Mo Shaoping said many people had been stopped from leaving the country recently

A Chinese lawyer who represents jailed Nobel Peace Prize winner Liu Xiaobo has told the BBC he intends to file a lawsuit against the Chinese authorities for preventing him from leaving China.

Mo Shaoping said the decision by Chinese police to stop him attending a conference in London was unlawful.

Mr Mo says he was told that his leaving China could "threaten state security".

But he says authorities suspected he could have been planning to receive the Nobel Peace Prize on behalf of Liu.

China has reacted with fury to the awarding of the Nobel prize to Liu, who was sentenced to 11 years in prison in December 2009 on subversion charges, after co-authoring a petition calling for political reform which was signed by thousands.

The lawyer said immigration officials had stopped him at Beijing's airport as he prepared to board a flight to the UK to attend a lawyers' conference.

He told the BBC he was taken to a room and told he could not travel overseas as it could "threaten state security".

"I asked for a written notice, but the policeman said they didn't have anything on paper, but had orders from the Beijing Public Security Bureau that we could not leave China," Mr Mo told the Chinese Service.

"We will follow the judicial procedure in China and file a lawsuit against them... that reason doesn't hold water.

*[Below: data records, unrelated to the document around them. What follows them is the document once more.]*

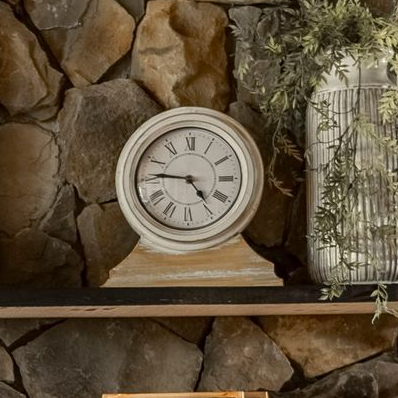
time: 4:46
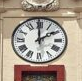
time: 1:59
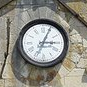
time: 3:04
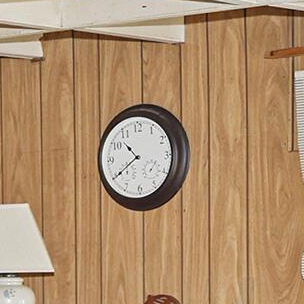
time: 10:39
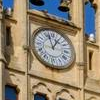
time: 12:57
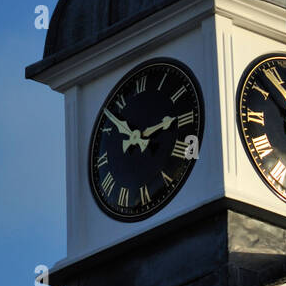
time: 2:52
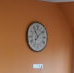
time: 11:08
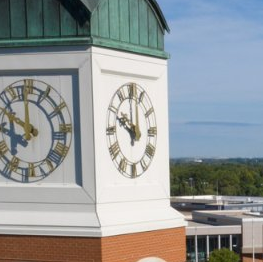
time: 10:00
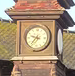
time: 9:36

It's against the law," he said.

Awards 'obscenity'

Mr Mo said officials did not explicitly cite the award as the reason he was denied permission to travel, but he believed his connection to Liu was the reason he was stopped.

He said he wanted visiting British Prime Minister David Cameron to raise the issue of Liu Xiaobo during his current visit to China.

Mr Mo said he believed he was among a group of people who had recently been prevented from leaving China, apparently out of fear that one of them would seek to accept the award on Liu's behalf at the 10 December ceremony in Norway.

Chinese authorities have called the selection of Liu by the Nobel Committee an "obscenity" and tantamount to "encouraging crime".

Liu's wife Liu Xia has been placed under house arrest, and diplomats in the Norwegian capital Oslo say they have received letters implicitly warning them not to attend the prize-giving.